• [Short problem A]:
In the GitHub Actions migration post, which team maintains the reusable workflow that a template workflow calls?
• [Short problem B]:
From the GitHub Actions migration post, return everything from "Imagine a Java" down to "from composable pieces.", copied word for word.
• [Short problem C]:
Continue the GitHub Actions migration post from the point where it stops.

• [Page]:
(begin)

Migrating to GitHub Actions, Part 2: What Good Looks Like
03 Jun 2026 github github-actions ci-cd devops migration platform-engineering best-practices enterprise reusable-workflowsThis is Part 2 of a three-part series on migrating to GitHub Actions at scale. Part 1: Making the Case for Change covers the why and the planning. Part 3: Building the Lego Blocks gets into hands-on implementation.
In Part 1, we covered the case for migration and rollout planning. This part is the payoff: designing the system your teams will actually use.
This post is intentionally architecture-first. Part 3 contains the implementation details, including deployment environment protections, trigger patterns, OIDC-based auth wiring, and rollback mechanics.
Imagine a Java developer on your team wants to set up CI/CD for their new service. Instead of spending a week writing pipeline YAML from scratch, copying snippets from Slack, and hoping they remembered to add the security scan, they browse a catalog of template workflows, pick “Java Application,” add it to their repo, and they’re done. Tests run, artifacts build, security scans execute, SRE checks pass - all from that single template.
Behind the scenes, that template calls a reusable workflow maintained by the CI/CD platform team. That reusable workflow calls other reusable workflows maintained by the security team, the SRE team, and the Java guild. Every team owns their piece, updates happen in one place, and changes automatically flow out to every repo that uses the template.
Sounds complicated? It’s actually the opposite - structured simplicity built from composable pieces.
The Layered Architecture
Think of this as a three-layer cake:
block-beta
columns 1
block:layer1["Layer 1: Template Workflows (Dev Teams)"]
A["Java App / Python App / Go App"]
end
block:layer2["Layer 2: Standardized CI/CD Workflows (Platform Team)"]
B["Build → Test → Scan → Package → Deploy"]
end
block:layer3["Layer 3: Specialized Workflows & Actions (Domain Teams)"]
C["Security Scanning / SRE Ops / Guild Standards"]
end
layer1 --> layer2
layer2 --> layer3
style layer1 fill:#4a90d9,color:#fff
style layer2 fill:#7b68ee,color:#fff
style layer3 fill:#2ecc71,color:#fff
Each layer has a clear owner, a clear responsibility, and a clear interface to the layers above and below it.
Layer 1: Template Workflows (What Developers See)
Template workflows are the front door. They’re what developers interact with directly. The goal is to make them so simple and obvious that a developer looks at the options and says, “Oh, I’m building in Java, I’ll use the Java one.”
These live as starter workflows in your organization’s .github repository, or as template repositories that teams can clone.

(end)

• [Source material]:

(begin)

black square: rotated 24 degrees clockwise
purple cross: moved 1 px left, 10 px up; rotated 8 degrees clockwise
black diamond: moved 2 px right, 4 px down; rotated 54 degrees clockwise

(end)

• [Task response A]:
The CI/CD platform team.

• [Task response B]:
Imagine a Java developer on your team wants to set up CI/CD for their new service. Instead of spending a week writing pipeline YAML from scratch, copying snippets from Slack, and hoping they remembered to add the security scan, they browse a catalog of template workflows, pick “Java Application,” add it to their repo, and they’re done. Tests run, artifacts build, security scans execute, SRE checks pass - all from that single template.
Behind the scenes, that template calls a reusable workflow maintained by the CI/CD platform team. That reusable workflow calls other reusable workflows maintained by the security team, the SRE team, and the Java guild. Every team owns their piece, updates happen in one place, and changes automatically flow out to every repo that uses the template.
Sounds complicated? It’s actually the opposite - structured simplicity built from composable pieces.

• [Task response C]:
A developer’s experience should look like this:
- Create a new repository (or go to an existing one)
- Navigate to Actions tab and click “New workflow”
- See organization-specific templates: “Java Application,” “Python Service,” “Go Microservice,” “Static Site”
- Select the appropriate template
- Commit the workflow file
- Done. CI/CD is running.
The template workflow itself is intentionally thin. It defines the trigger events, passes in the parameters specific to this application (Java version, build tool, deployment target), and calls a reusable workflow for the heavy lifting:
# .github/workflows/ci-cd.yml (in the developer's repo)
name: Java CI/CD
on:
push:
branches: [main]
pull_request:
branches: [main]
jobs:
pipeline:
uses: my-org/platform-workflows/.github/workflows/java-pipeline.yml@9b7f6d5c4a3e2f1d0c9b8a7e6d5c4b3a2f1e0d9c
with:
java-version: '21'
build-tool: 'gradle'
deploy-target: 'kubernetes'
secrets: inherit
Six meaningful lines of configuration. The developer specifies what they’re building and where it goes. The platform handles how.
Why this matters: When the security team adds a new required scan, the developer’s workflow file doesn’t change. When the SRE team updates the deployment strategy, the developer’s workflow file doesn’t change. When a CVE is found in a build tool and needs an urgent patch, the platform team fixes it once and every repo gets the fix automatically.
Layer 2: Standardized CI/CD Workflows (What the Platform Team Manages)
The orchestration layer lives here. The platform team maintains a repository of reusable workflows that implement the full CI/CD pipeline for each language/framework.
These workflows are opinionated. They encode your organization’s standards for how Java apps get built, tested, scanned, packaged, and deployed. They’re not infinitely flexible - they’re intentionally constrained to the patterns your organization supports.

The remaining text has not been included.